TASK –
Your answer must be the lines from the first one in the material through the line with "16: (335, 553, 0.84)", retyped exactly and with no pictures.

EXERCISE MATERIAL –

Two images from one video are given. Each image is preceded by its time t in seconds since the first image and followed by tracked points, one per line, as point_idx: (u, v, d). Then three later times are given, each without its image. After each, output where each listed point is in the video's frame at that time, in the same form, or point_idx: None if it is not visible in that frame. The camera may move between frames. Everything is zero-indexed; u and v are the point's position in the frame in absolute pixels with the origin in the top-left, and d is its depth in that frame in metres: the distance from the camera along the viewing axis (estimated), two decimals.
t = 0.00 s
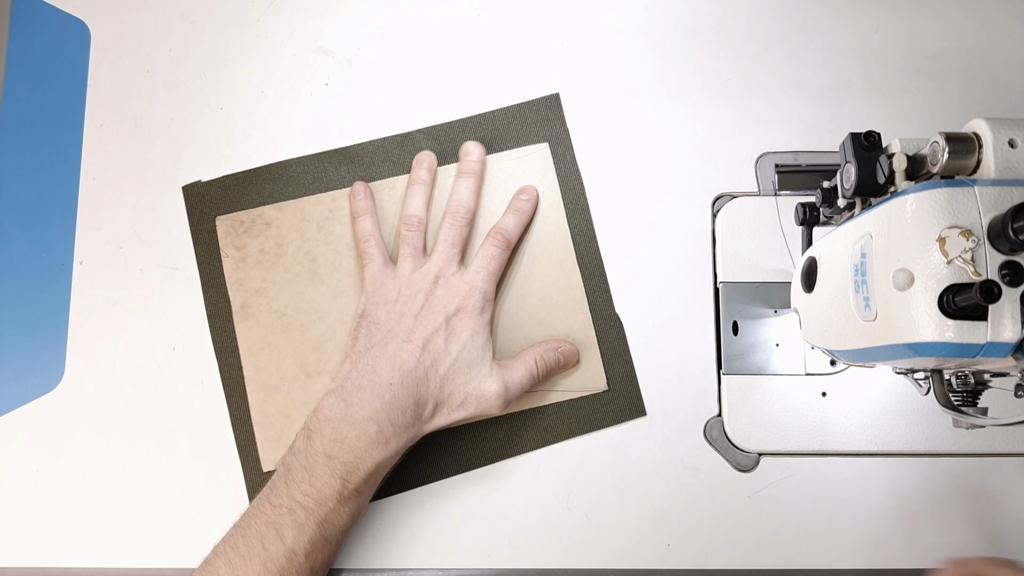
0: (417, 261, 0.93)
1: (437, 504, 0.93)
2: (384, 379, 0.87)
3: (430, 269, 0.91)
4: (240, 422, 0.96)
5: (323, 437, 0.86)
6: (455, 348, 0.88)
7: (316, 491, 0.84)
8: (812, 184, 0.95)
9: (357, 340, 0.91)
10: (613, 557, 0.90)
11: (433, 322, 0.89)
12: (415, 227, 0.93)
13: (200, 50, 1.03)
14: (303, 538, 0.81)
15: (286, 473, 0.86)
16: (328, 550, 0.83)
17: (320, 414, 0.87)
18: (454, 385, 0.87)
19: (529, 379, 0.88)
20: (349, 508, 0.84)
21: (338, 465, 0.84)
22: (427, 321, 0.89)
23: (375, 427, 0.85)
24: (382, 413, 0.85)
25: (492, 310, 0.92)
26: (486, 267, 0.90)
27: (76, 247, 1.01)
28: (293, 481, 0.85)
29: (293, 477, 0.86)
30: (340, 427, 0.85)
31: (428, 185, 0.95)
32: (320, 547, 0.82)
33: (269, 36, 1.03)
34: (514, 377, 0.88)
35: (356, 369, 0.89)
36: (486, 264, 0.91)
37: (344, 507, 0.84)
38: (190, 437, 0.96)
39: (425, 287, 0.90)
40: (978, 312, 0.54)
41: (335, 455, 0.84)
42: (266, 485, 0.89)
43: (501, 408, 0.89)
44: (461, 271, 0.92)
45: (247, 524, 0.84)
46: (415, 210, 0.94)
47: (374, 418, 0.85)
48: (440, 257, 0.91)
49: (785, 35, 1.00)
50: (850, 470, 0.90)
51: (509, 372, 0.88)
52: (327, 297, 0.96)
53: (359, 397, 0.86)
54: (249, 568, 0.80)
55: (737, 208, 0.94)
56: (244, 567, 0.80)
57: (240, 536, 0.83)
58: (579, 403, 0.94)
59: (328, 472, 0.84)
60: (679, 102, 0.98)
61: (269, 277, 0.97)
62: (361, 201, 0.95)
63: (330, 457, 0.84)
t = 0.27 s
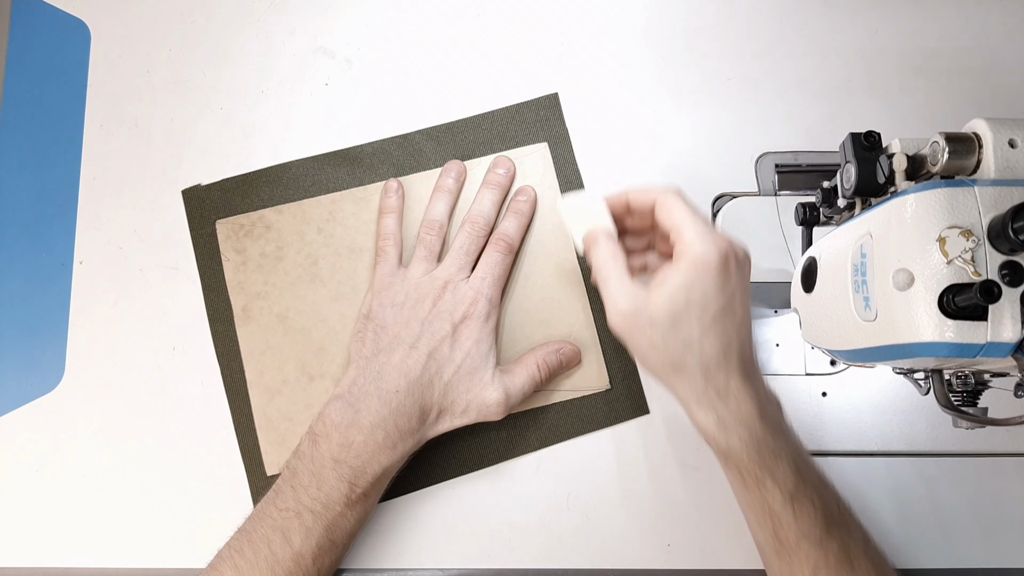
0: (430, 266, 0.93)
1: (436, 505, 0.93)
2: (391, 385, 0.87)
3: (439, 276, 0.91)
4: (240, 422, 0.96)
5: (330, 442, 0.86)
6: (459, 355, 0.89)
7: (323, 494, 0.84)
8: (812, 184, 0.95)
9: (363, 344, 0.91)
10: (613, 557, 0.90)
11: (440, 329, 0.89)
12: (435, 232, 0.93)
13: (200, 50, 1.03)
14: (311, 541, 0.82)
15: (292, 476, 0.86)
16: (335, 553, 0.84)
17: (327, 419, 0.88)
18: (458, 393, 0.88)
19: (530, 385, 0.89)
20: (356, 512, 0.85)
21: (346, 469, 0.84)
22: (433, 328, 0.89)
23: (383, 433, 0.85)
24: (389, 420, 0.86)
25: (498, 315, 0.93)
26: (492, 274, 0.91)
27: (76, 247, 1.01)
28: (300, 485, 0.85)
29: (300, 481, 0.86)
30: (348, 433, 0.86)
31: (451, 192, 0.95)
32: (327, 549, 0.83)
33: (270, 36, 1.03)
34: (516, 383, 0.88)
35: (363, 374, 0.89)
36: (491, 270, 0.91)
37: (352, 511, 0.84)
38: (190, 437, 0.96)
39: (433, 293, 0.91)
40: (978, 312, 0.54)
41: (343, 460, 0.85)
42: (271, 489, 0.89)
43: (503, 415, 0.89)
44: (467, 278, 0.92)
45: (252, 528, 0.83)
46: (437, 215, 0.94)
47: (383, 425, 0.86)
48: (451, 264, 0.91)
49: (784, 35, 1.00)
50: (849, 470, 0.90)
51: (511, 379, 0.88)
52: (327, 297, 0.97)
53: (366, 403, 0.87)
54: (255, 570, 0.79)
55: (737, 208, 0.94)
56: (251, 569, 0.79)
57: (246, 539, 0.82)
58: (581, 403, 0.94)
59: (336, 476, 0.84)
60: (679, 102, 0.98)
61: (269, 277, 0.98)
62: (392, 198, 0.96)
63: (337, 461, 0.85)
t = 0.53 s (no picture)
0: (431, 267, 0.93)
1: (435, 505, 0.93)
2: (394, 386, 0.87)
3: (440, 277, 0.91)
4: (240, 422, 0.96)
5: (333, 443, 0.86)
6: (461, 356, 0.89)
7: (325, 494, 0.84)
8: (812, 184, 0.95)
9: (366, 347, 0.91)
10: (613, 557, 0.90)
11: (443, 330, 0.89)
12: (434, 232, 0.93)
13: (200, 50, 1.03)
14: (311, 541, 0.81)
15: (294, 477, 0.86)
16: (336, 554, 0.83)
17: (330, 421, 0.88)
18: (461, 392, 0.88)
19: (534, 384, 0.89)
20: (357, 513, 0.85)
21: (347, 471, 0.84)
22: (436, 329, 0.89)
23: (385, 433, 0.85)
24: (391, 421, 0.85)
25: (500, 315, 0.93)
26: (495, 275, 0.91)
27: (76, 247, 1.01)
28: (302, 485, 0.85)
29: (301, 481, 0.86)
30: (350, 433, 0.86)
31: (450, 192, 0.95)
32: (328, 549, 0.82)
33: (269, 36, 1.03)
34: (520, 382, 0.88)
35: (365, 376, 0.89)
36: (494, 270, 0.91)
37: (353, 512, 0.84)
38: (190, 437, 0.96)
39: (435, 294, 0.91)
40: (978, 312, 0.54)
41: (345, 460, 0.85)
42: (274, 488, 0.89)
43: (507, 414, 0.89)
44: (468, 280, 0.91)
45: (254, 528, 0.83)
46: (434, 215, 0.94)
47: (385, 426, 0.85)
48: (453, 264, 0.91)
49: (784, 35, 1.00)
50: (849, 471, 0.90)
51: (514, 379, 0.88)
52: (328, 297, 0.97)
53: (369, 404, 0.87)
54: (256, 568, 0.80)
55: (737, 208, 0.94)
56: (252, 569, 0.80)
57: (248, 539, 0.82)
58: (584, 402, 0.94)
59: (338, 477, 0.84)
60: (679, 102, 0.98)
61: (269, 277, 0.98)
62: (390, 200, 0.96)
63: (339, 461, 0.85)
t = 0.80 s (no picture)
0: (430, 266, 0.93)
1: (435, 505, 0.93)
2: (393, 386, 0.87)
3: (440, 276, 0.91)
4: (240, 422, 0.96)
5: (332, 443, 0.86)
6: (462, 356, 0.88)
7: (324, 494, 0.83)
8: (813, 184, 0.95)
9: (366, 347, 0.91)
10: (613, 557, 0.90)
11: (443, 330, 0.89)
12: (434, 232, 0.93)
13: (200, 50, 1.03)
14: (310, 541, 0.81)
15: (294, 477, 0.86)
16: (336, 554, 0.83)
17: (330, 421, 0.87)
18: (461, 392, 0.88)
19: (534, 384, 0.89)
20: (357, 513, 0.84)
21: (347, 470, 0.84)
22: (436, 329, 0.89)
23: (385, 433, 0.85)
24: (391, 420, 0.85)
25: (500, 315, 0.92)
26: (495, 274, 0.90)
27: (76, 247, 1.01)
28: (301, 485, 0.85)
29: (300, 481, 0.85)
30: (350, 433, 0.85)
31: (450, 192, 0.95)
32: (327, 549, 0.82)
33: (270, 36, 1.03)
34: (520, 382, 0.88)
35: (365, 376, 0.89)
36: (494, 270, 0.90)
37: (353, 512, 0.84)
38: (190, 436, 0.96)
39: (435, 294, 0.90)
40: (978, 312, 0.54)
41: (345, 460, 0.84)
42: (273, 488, 0.89)
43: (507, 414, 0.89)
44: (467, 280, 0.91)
45: (254, 527, 0.83)
46: (434, 215, 0.94)
47: (385, 426, 0.85)
48: (453, 264, 0.91)
49: (784, 35, 1.00)
50: (849, 471, 0.90)
51: (515, 378, 0.88)
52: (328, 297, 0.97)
53: (369, 404, 0.86)
54: (254, 568, 0.80)
55: (737, 208, 0.94)
56: (251, 568, 0.80)
57: (247, 538, 0.82)
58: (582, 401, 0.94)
59: (337, 476, 0.84)
60: (679, 102, 0.98)
61: (269, 277, 0.98)
62: (389, 200, 0.96)
63: (339, 461, 0.85)
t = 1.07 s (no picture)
0: (430, 266, 0.93)
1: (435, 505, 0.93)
2: (394, 386, 0.87)
3: (439, 277, 0.91)
4: (240, 422, 0.96)
5: (333, 443, 0.86)
6: (462, 356, 0.88)
7: (324, 494, 0.84)
8: (813, 184, 0.95)
9: (366, 347, 0.91)
10: (613, 557, 0.90)
11: (443, 330, 0.89)
12: (434, 232, 0.93)
13: (200, 50, 1.03)
14: (311, 541, 0.82)
15: (294, 477, 0.86)
16: (336, 553, 0.84)
17: (331, 421, 0.87)
18: (461, 392, 0.88)
19: (535, 384, 0.89)
20: (357, 513, 0.85)
21: (347, 471, 0.84)
22: (436, 328, 0.89)
23: (385, 433, 0.85)
24: (391, 421, 0.85)
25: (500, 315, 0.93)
26: (495, 274, 0.90)
27: (76, 247, 1.01)
28: (301, 485, 0.85)
29: (300, 481, 0.86)
30: (351, 433, 0.86)
31: (450, 192, 0.95)
32: (328, 549, 0.83)
33: (270, 36, 1.03)
34: (520, 382, 0.88)
35: (366, 376, 0.89)
36: (495, 271, 0.90)
37: (353, 512, 0.84)
38: (190, 436, 0.96)
39: (435, 294, 0.90)
40: (978, 312, 0.54)
41: (345, 460, 0.85)
42: (273, 489, 0.89)
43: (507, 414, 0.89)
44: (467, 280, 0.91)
45: (254, 527, 0.83)
46: (434, 215, 0.94)
47: (386, 427, 0.85)
48: (453, 264, 0.91)
49: (785, 35, 1.00)
50: (849, 471, 0.90)
51: (515, 379, 0.88)
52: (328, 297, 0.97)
53: (369, 405, 0.86)
54: (255, 568, 0.80)
55: (737, 208, 0.94)
56: (252, 568, 0.80)
57: (248, 538, 0.83)
58: (583, 401, 0.94)
59: (338, 476, 0.84)
60: (679, 102, 0.98)
61: (269, 277, 0.98)
62: (389, 200, 0.96)
63: (339, 461, 0.85)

SOLUTION BELOW –
Two images from one video are given. Each image is preceded by its time t in seconds since the first image and followed by tracked points, one per line, as point_idx: (u, v, d). Then three later times are given, each without its image. After each, output where each listed point is in the video's frame at that time, in the same form, or point_idx: None if it is not visible in that frame. The camera may move between frames. Everything is zero-indexed; u and v are the point's position in the frame in absolute pixels with the origin in the top-left, and d is its depth in that frame in metres: the distance from the camera along the viewing axis (estimated), two decimals.
t = 0.00 s
0: (417, 261, 0.93)
1: (437, 504, 0.93)
2: (384, 379, 0.87)
3: (430, 269, 0.91)
4: (240, 422, 0.96)
5: (323, 437, 0.86)
6: (455, 348, 0.88)
7: (316, 491, 0.84)
8: (812, 184, 0.95)
9: (357, 340, 0.91)
10: (613, 557, 0.90)
11: (433, 322, 0.89)
12: (415, 227, 0.93)
13: (200, 50, 1.03)
14: (303, 538, 0.81)
15: (286, 473, 0.86)
16: (328, 550, 0.83)
17: (320, 414, 0.87)
18: (454, 385, 0.87)
19: (529, 379, 0.88)
20: (349, 508, 0.84)
21: (338, 465, 0.84)
22: (427, 321, 0.89)
23: (375, 427, 0.85)
24: (382, 413, 0.85)
25: (492, 310, 0.92)
26: (486, 267, 0.90)
27: (76, 247, 1.01)
28: (293, 481, 0.85)
29: (293, 477, 0.86)
30: (340, 427, 0.85)
31: (428, 185, 0.95)
32: (320, 547, 0.82)
33: (269, 36, 1.03)
34: (514, 377, 0.88)
35: (356, 369, 0.89)
36: (486, 264, 0.91)
37: (344, 507, 0.84)
38: (190, 437, 0.96)
39: (425, 287, 0.90)
40: (978, 312, 0.54)
41: (335, 455, 0.84)
42: (266, 485, 0.89)
43: (501, 408, 0.89)
44: (461, 271, 0.92)
45: (247, 524, 0.84)
46: (415, 210, 0.94)
47: (374, 418, 0.85)
48: (440, 257, 0.91)
49: (785, 35, 1.00)
50: (850, 470, 0.90)
51: (509, 372, 0.88)
52: (327, 297, 0.96)
53: (359, 397, 0.86)
54: (249, 568, 0.80)
55: (737, 208, 0.94)
56: (244, 567, 0.80)
57: (240, 536, 0.83)
58: (579, 403, 0.94)
59: (328, 472, 0.84)
60: (679, 102, 0.98)
61: (269, 277, 0.97)
62: (361, 201, 0.95)
63: (330, 457, 0.84)
t = 0.27 s
0: (430, 266, 0.93)
1: (436, 505, 0.93)
2: (391, 385, 0.87)
3: (439, 276, 0.91)
4: (240, 422, 0.96)
5: (330, 442, 0.86)
6: (459, 355, 0.89)
7: (323, 494, 0.84)
8: (812, 184, 0.95)
9: (363, 344, 0.91)
10: (613, 557, 0.90)
11: (440, 329, 0.89)
12: (435, 232, 0.93)
13: (200, 50, 1.03)
14: (311, 541, 0.82)
15: (292, 476, 0.86)
16: (335, 553, 0.84)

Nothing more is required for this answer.